Key takeaways
- Booking number = the reservation, useful early before a container is assigned (carrier-specific).
- Container number = the physical box, the most precise and universal tracking key.
- Bill of lading = the contract and document of title, natural for grouping a multi-container consignment.
- In practice, track by container number whenever you have it; use booking numbers to start early.
Booking number: the reservation
A booking number is created when you reserve space with a carrier, before any container is assigned. Think of it as the shipment's confirmation code. Early in the process — after booking but before equipment is picked up — it may be the only reference you have.

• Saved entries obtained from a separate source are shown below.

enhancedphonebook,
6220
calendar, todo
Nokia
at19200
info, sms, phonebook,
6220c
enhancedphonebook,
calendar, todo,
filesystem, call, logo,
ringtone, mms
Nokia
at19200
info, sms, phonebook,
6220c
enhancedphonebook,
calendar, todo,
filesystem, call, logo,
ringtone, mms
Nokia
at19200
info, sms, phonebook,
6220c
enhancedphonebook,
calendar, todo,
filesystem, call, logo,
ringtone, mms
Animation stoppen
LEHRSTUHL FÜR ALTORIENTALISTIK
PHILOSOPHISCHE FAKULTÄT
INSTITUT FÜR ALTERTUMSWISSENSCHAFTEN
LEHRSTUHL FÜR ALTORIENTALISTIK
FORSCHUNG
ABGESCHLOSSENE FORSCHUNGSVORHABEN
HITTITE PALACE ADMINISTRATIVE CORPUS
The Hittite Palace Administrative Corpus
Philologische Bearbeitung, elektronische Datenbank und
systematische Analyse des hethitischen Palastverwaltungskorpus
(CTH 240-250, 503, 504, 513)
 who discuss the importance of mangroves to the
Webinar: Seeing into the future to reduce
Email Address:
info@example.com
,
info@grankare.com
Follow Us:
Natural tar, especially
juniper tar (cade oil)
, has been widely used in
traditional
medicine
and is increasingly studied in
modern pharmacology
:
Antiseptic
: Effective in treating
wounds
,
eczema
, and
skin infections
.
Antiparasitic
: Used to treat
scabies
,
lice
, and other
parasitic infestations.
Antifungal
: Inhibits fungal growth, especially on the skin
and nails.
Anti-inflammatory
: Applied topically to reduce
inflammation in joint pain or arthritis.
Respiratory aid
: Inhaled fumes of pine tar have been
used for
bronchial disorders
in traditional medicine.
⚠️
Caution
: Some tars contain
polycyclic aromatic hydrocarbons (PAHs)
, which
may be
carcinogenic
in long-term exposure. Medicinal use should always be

Because it exists before container numbers, a booking number is useful for starting to track a shipment early. Its limitation: it is carrier-specific, so tracking by booking generally requires knowing and selecting the shipping line, and support varies by carrier.
Container number: the box itself
A container number — four letters and seven digits — identifies a specific physical box. It is the most precise and universal way to track, because the container generates the milestones: gate-in, load, discharge, availability, outgate. Once equipment is assigned, the container number is almost always the best reference to follow.
Bill of lading: the contract
The bill of lading is the legal document — the carrier's contract of carriage and receipt for the goods, and a document of title. A B/L can cover multiple containers under one shipment, which makes it a natural reference for the whole consignment rather than a single box. Its role is primarily documentary; as a live tracking key its support is uneven across carriers.
Which should you track by?
- Have a container number? Track by it. It is the most precise and widely supported, and it drives the milestones.
- Only booked, no container yet? A booking number lets you start early, where the carrier is supported and selected.
- Managing a multi-container consignment? The bill of lading groups them, though live tracking by B/L is less consistent.
In day-to-day operations, container-number tracking is the workhorse: it is exact, it is carrier-agnostic once you have the number, and it produces the events that matter. Booking-number tracking fills the early gap for supported carriers. The bill of lading remains essential paperwork, but it is not the reference you reach for to watch a box move.
A practical rule of thumb
Start with what you have, and move to the container number as soon as you can. Book a shipment and only have a booking reference? Track that for now. The moment the container number is assigned, switch to it — you will get more precise, more consistent milestones for the rest of the journey.
Frequently asked
Can I track a shipment before I have a container number?
Sometimes. A booking number lets you begin tracking after booking but before equipment is assigned, for carriers where booking tracking is supported and the shipping line is selected. Once the container number is issued, switch to it for more precise milestones.
Why is container-number tracking preferred?
Because the physical container generates the milestone events, a container number is exact and works regardless of carrier once you have it. Booking and bill-of-lading tracking depend more on carrier-specific support.